Relevez toutes les lignes des enregistrements ci-dessous où figure la chaîne « EcoMuseo », et recopiez chacune d'elles intégralement.

# # # # # # #

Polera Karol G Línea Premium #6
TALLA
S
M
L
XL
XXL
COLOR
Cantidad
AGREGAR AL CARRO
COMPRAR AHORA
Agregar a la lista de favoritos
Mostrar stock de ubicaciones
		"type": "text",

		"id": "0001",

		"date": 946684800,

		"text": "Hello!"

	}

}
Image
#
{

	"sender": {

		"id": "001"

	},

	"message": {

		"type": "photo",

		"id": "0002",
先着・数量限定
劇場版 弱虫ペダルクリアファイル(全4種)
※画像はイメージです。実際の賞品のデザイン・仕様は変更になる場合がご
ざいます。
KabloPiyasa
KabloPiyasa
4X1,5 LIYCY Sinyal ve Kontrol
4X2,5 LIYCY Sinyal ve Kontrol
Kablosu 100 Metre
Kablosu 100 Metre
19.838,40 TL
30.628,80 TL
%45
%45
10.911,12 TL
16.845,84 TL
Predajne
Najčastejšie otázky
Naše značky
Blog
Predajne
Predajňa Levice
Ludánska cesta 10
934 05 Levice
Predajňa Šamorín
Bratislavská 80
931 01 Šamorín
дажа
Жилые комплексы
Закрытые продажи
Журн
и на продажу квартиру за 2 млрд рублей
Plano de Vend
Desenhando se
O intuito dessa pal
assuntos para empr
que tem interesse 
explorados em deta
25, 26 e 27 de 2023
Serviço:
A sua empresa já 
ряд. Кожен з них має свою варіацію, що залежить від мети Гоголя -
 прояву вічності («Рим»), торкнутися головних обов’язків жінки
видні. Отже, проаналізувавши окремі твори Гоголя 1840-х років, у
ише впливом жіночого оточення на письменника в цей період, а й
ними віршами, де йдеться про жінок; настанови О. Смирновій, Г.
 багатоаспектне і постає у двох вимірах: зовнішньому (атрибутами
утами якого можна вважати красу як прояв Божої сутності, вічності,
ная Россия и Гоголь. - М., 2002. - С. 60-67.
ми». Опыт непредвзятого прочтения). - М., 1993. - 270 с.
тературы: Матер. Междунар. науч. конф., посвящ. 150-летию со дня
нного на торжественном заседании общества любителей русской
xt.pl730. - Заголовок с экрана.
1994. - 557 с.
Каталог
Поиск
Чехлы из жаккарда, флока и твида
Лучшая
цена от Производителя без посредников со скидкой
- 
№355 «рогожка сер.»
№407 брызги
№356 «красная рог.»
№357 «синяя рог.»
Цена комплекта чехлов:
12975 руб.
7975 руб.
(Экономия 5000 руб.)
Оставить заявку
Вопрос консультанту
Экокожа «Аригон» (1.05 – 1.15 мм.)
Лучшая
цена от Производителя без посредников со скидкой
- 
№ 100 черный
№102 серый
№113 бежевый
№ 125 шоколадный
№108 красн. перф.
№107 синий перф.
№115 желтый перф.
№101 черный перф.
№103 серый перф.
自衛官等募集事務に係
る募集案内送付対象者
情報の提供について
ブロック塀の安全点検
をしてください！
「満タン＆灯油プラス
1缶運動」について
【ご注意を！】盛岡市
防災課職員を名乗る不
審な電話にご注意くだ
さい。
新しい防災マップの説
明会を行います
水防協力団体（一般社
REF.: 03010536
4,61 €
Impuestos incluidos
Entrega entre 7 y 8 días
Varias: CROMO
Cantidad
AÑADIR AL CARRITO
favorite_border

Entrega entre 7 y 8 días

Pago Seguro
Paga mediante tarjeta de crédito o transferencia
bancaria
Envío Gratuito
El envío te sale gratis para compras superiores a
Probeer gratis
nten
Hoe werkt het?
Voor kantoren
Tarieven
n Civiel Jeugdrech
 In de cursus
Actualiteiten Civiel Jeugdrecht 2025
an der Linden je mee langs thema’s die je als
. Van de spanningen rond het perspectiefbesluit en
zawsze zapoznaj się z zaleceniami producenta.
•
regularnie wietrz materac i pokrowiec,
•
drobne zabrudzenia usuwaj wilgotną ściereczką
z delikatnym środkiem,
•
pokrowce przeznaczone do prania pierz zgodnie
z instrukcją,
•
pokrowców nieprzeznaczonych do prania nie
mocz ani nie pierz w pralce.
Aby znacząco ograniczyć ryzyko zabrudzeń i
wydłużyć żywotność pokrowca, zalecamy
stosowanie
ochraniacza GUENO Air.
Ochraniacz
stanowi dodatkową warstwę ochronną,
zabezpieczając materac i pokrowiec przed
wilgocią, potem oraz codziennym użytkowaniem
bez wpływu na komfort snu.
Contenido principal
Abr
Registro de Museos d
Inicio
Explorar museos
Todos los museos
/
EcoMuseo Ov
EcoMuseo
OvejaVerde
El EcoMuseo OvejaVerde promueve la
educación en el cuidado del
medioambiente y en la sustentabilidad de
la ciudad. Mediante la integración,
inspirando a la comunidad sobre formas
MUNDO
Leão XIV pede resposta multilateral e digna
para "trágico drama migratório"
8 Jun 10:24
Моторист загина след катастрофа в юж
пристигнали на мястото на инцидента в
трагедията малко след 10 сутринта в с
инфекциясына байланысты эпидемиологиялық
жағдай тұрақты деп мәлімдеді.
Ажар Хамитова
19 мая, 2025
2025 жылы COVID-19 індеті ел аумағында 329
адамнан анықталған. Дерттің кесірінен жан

# # # # # # #

§ Corrigé
EcoMuseo Ov
EcoMuseo
El EcoMuseo OvejaVerde promueve la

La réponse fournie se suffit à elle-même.